Quelles sont tes sources d’inspiration ?
Les personnes qui m’inspirent le plus en vrai, c’est les personnes qui sont autour de moi. Parce que je vois leur processus de création, je vois comment tout évolue. Si tu connais la personne, tu as une lecture différente aussi je pense de son travail, parce que tu as du détail en plus que le public, autre, n’a pas.
Un truc qui me tourne pas mal dans la tête, c’est plutôt les gens qui font de la musique. Créer tout l’univers d’un clip ou quelque chose comme ça. Et un jour, j’aimerais bien créer l’univers d’un film. Je vais pas forcément le réaliser moi-même, mais juste vraiment penser tout l’univers, que ce soit la scénographie, le costume, tout, vraiment toute cette partie là, j’aimerais beaucoup.
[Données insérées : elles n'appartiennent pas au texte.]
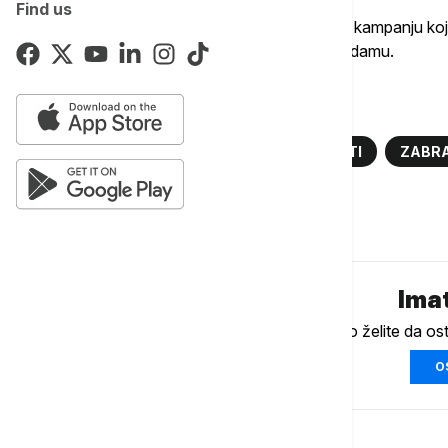
Find us
Lokalne vlasti su u martu pokrenule onlajn kampanju k
od održavanja momačkih večeri u Amsterdamu.
Više o...
AMSTERDAM
KRUZERI
TURISTI
ZABR
Komentari (
0
)
Imat
Ukoliko želite da os
O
Et oui, et même des spectacles, mais ça c’est un peu évident du coup. Mais… Mais j’aimerais bien bosser, ouais un peu… En fait, ouais, être dans pas mal d’endroits différents. Et c’est ça aussi qu’il faut clarifier parce que je peux pas tout faire en même temps.
Un nom de monstre trouvé post-tournage : Fleur
Alors le monstre sur lequel, que je vais présenter aujourd’hui, il n’a pas encore de nom [Désormais, il s’appelle Fleur, est on trouve que c’est un joli petit nom pour ce démon de l’artiste]. Je n’ai pas encore trouvé. C’est toujours la partie galère, du coup. En vrai, c’est celui-là. Et c’est… un des premiers monstres que j’ai créé il y a… lors de ma première résidence.
En général, quand je fais un monstre, quand je suis en train de le fabriquer, je ne suis pas… Je ne sais pas forcément où est-ce qu’il va m’emmener. Et c’est quand je le porte, à force de le porter qu’il devient, qu’il me dit un peu, qui il est, où est ce que je vais avec. Et qui me donne… L’état de corps, on va dire, dans lequel je suis, même si techniquement ma danse ça reste ma danse. Je ne vais pas avoir une danse qui est extérieure à moi, mais par contre il m’oriente vers quel trait de ma danse va être plus appuyée on va dire.
Mais en gros il est vraiment autour du démon de l’artiste, Et donc du coup, et ce monstre-là, pour moi c’est un peu genre tous les tumultes intérieurs qu’on a quand on crée quelque chose, on va dire. Et je parle de l’artiste parce que c’est l’endroit où je suis, mais je pense qu’on peut tous avoir ça. C’est cette espèce de… je sais pas, c’est fantôme, c’est le mot, mais d’un peu de, ouais de fantômes, d’entités un peu antérieures. Cette espèce d’esprit là, qui est là et qui qui joue avec nos émotions, quoi.